* [REQUIREMENTS] Please write out the records from the start through the line that contains "title Tabulas datu", substituting "Locate" for "Identify" and leaving everything else unchanged.

* [WORKING DATA]
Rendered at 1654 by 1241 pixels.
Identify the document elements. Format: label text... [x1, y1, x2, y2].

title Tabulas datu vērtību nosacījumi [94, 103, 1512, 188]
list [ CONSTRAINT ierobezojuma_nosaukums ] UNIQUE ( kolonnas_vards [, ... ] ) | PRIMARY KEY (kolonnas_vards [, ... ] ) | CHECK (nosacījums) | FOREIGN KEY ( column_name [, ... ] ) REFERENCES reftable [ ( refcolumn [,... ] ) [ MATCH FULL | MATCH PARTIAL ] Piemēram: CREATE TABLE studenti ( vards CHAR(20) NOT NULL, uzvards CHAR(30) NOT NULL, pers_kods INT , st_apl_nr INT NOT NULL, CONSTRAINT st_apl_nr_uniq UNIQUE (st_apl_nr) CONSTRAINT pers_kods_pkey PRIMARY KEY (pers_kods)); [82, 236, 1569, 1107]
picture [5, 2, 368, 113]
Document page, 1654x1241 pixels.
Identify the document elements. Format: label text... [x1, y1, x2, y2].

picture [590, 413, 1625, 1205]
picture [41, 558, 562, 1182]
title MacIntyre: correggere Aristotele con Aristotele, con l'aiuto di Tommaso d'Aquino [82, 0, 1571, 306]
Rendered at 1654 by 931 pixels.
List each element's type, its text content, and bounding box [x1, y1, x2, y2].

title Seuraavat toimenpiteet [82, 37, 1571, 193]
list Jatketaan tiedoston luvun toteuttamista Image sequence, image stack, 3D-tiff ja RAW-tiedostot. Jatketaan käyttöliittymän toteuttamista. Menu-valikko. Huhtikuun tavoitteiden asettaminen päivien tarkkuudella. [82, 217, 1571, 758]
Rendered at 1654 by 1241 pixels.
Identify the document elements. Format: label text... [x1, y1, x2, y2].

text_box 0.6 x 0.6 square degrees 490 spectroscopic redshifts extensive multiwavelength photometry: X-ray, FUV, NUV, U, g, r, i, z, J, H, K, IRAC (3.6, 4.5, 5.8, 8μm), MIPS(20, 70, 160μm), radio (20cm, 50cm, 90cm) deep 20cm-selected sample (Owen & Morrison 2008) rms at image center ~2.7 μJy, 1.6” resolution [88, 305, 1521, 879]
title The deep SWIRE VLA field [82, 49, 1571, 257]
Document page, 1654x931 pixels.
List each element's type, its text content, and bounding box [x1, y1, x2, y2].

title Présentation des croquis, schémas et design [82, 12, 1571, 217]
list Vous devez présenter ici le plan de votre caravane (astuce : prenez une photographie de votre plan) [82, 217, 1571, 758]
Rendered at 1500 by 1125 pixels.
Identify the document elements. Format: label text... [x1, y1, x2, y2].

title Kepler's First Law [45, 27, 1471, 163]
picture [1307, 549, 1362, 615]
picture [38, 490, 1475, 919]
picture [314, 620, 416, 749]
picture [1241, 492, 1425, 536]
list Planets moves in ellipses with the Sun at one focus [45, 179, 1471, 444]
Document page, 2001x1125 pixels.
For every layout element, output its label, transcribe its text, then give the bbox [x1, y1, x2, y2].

* [COMPLETE RESPONSE]
Rendered at 1654 by 1241 pixels.
Locate the document elements. Format: label text... [x1, y1, x2, y2].

title Tabulas datu vērtību nosacījumi [94, 103, 1512, 188]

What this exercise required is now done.